Claude Code 98% Harness: Four Competing Teams Built Same Agent Harness, Pointing to Real AI Moat

As Karpathy Joins Anthropic’s Pre-Training Push, Independent Research Reveals Infrastructure Outsizes Model in Production Coding Agents

Claude Code
Anthropic.com

A research team at Mohamed bin Zayed University of Artificial Intelligence published a finding in April 2026 that has gained traction in engineering circles for reasons that go beyond its headline number. By analyzing Claude Code v2.1.88 — the version that briefly exposed its full TypeScript source to the public on March 31, 2026, after Anthropic accidentally bundled a 59.8-megabyte sourcemap file with an npm release — the four-author team at VILA-Lab dissected 1,884 files and approximately 512,000 lines of code. Their classification: roughly 1.6 percent constitutes AI decision logic; the remaining 98.4 percent is what the field now calls the "harness" — the permission pipeline, context-management system, sandboxing layer, tool router, and recovery infrastructure that surrounds the model on every side.

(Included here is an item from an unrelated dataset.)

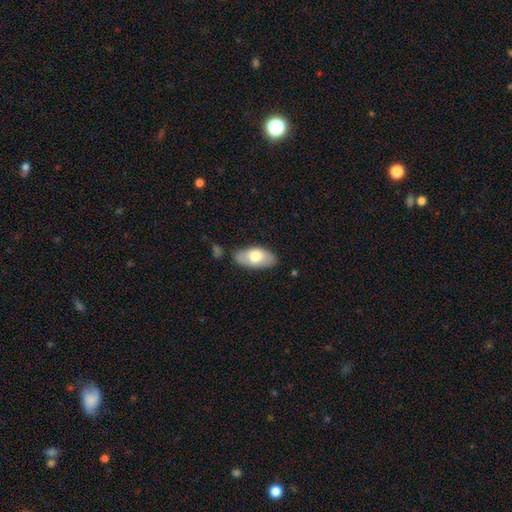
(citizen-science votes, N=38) Volunteers were most divided on "smooth or featured": smooth: 61%, featured or disk: 37%, star or artifact: 3%. More confident: how rounded — in between (91%); merging — none (70%).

The 1.6 percent figure carries a methodological asterisk. It reflects the researchers' own line-count classification of a leak-derived bundle that contains generated code and minification artifacts. The MBZUAI paper's authors — Jiacheng Liu, Xiaohan Zhao, Xinyi Shang, and Zhiqiang Shen — do not present it as a universal audit. What they do argue, and what their architecture analysis independently supports, is the qualitative claim stated plainly in the paper's abstract: the core of the system is a simple loop that calls the model, runs tools, and repeats — but most of the code lives in the systems built around that loop.

That qualitative finding has been independently reached by others. Karan Prasad of Obvix Labs spent 72 hours after the source map leak building a five-phase extraction pipeline across the same codebase, producing 82 analysis documents and 16 architectural diagrams. His conclusion: "The model is interchangeable — the harness is not."

Convergence Across Competing Teams

The deeper signal in the MBZUAI paper is architectural convergence. Claude Code is built in TypeScript on Bun. OpenAI's Codex CLI was originally TypeScript but has undergone a near-complete rewrite in Rust, with that language now accounting for roughly 95 percent of the active codebase. The open-source tool Aider, written in Python, and OpenClaw, an independent open-source agent system that the MBZUAI researchers used as a direct architectural comparison case, were built by entirely separate teams with different commercial incentives.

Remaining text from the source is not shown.